S’est perdu puisque rien ici ne change plus.
C’est l’éternité même (avec une bignole
Qui m’épie et défend le séjour des élus).

coda 4 La rue du Tunnel et la rue du Plateau communiquent

Jacques Réda La course

Un passage

La rue du Tunnel et la rue du Plateau communiquent
Par un passage étroit dont j’ai perdu le nom.
C’est à deux pas du saut que les Buttes-Chaumont
Exécutent avec leur charge botanique

Au-dessus de Paris. Dans ce couloir où mon
Envergure se cogne aux murs (j’avance oblique),
Des deux côtés la vie est presque bucolique:
Un peu d’herbe, des fleurs, un chat, un cabanon

Et surtout (ça m’émeut toujours), sur une corde
Du linge féminin qui vibre. Je m’accorde
Un moment de répit comme dans un étau

De douceur qui m’enserre. il aurait fallu vivre
Ici caché, peut-être, et n’écrire qu’un livre
Entre la rue du Tunnel et la rue du Plateau.

coda 3 La plate-bande était sans doute plus étroite

Jacques Réda La course

L’impasse revisitée

La plate-bande était sans doute plus étroite
Mais déjà divisée ainsi par du grillage en fil
De fer, des clôtures de bois. nous sommes en avril,
Toutes sortes de fleurs y poussent. Sur la droite,

La bâtisse de brique, aussi longue, aussi coite,
Me paraît d’un rouge moins sourd qu’en hiver; le profil
De la chapelle bien moins lourd. Et comment se peut-il
Que le portail tout neuf à présent se déboîte?

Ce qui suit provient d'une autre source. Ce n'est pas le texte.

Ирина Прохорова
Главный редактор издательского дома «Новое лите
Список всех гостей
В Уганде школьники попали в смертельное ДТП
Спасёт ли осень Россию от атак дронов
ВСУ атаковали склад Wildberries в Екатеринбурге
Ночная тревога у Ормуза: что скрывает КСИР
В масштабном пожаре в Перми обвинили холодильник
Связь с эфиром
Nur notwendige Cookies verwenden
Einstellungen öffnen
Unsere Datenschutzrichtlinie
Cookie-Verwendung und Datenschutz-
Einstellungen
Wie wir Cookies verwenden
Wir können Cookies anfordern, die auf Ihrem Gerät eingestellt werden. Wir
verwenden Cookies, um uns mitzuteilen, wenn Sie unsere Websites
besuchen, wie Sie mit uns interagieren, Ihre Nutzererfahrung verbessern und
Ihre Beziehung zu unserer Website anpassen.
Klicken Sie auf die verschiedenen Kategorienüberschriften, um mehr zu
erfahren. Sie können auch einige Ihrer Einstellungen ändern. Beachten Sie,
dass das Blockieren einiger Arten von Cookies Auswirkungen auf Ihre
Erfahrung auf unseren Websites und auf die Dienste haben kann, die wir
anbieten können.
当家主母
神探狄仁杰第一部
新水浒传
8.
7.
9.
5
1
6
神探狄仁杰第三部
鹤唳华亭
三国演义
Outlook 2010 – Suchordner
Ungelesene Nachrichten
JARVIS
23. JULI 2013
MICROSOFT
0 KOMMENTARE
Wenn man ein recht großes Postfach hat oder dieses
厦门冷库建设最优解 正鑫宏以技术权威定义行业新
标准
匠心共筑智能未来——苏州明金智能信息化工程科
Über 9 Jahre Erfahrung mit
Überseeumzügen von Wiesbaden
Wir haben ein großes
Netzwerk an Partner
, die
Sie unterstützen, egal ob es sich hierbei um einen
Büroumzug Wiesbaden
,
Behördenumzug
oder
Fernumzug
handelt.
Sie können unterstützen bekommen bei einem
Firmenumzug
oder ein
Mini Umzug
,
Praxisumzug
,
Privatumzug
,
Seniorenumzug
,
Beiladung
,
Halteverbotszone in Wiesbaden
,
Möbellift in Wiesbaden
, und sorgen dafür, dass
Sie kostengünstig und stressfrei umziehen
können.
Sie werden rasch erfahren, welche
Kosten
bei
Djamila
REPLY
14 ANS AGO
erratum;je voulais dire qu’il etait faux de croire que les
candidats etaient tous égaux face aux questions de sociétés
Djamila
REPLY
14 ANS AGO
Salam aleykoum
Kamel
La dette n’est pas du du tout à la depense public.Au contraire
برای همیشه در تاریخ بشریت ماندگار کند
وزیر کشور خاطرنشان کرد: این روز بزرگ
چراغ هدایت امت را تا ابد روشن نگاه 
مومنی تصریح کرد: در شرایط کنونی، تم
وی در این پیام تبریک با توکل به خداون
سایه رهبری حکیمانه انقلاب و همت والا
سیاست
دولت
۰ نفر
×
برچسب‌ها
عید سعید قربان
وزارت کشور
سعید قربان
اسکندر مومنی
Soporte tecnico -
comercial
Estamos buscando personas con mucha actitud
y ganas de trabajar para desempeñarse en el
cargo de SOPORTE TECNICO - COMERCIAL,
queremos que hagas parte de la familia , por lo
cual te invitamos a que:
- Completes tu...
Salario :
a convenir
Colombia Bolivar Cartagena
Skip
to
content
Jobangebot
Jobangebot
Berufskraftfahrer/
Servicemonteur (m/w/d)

C’est pourtant, trébuchant sur le même pavé,
Le même visiteur, à coup sûr, et la même
Allée où tout a l’air un peu différent. Le problème

Est de savoir à quel moment j’ai dû rêver:
Dans l’ombre de novembre, ou dans la clarté fraîche
Voilant ce que j’avais cru voir s’ouvrir comme une brèche
Dans le temps?

coda 2 Ce qui surgit encore au détour d’une rue,

Jacques Réda      La course

Le ciel

Ce qui surgit encore au détour d’une rue,
C’est le ciel comme – rien: le ciel. Pas simplement
Le ciel:  un autre ciel, par le surgissement
Du même ciel debout dans la splendeur accrue.
Ou, peu à peu noyé sous une large crue
De nuages, lançant de moment en moment
Un rayon comme un doigt rapide et véhément
Qui fait rire l’espace et qui le désobstrue.
Des silences de feu s’ouvrent dans ce récit
Echevelé mais tous restent à la merci
De son flot dont la force emporte les façades,
Les toits, et pulvérise au milieu du pavé
Des flaques, où le bleu sous de sombres torsades
Se penchait sur lui-même afin de s’abreuver.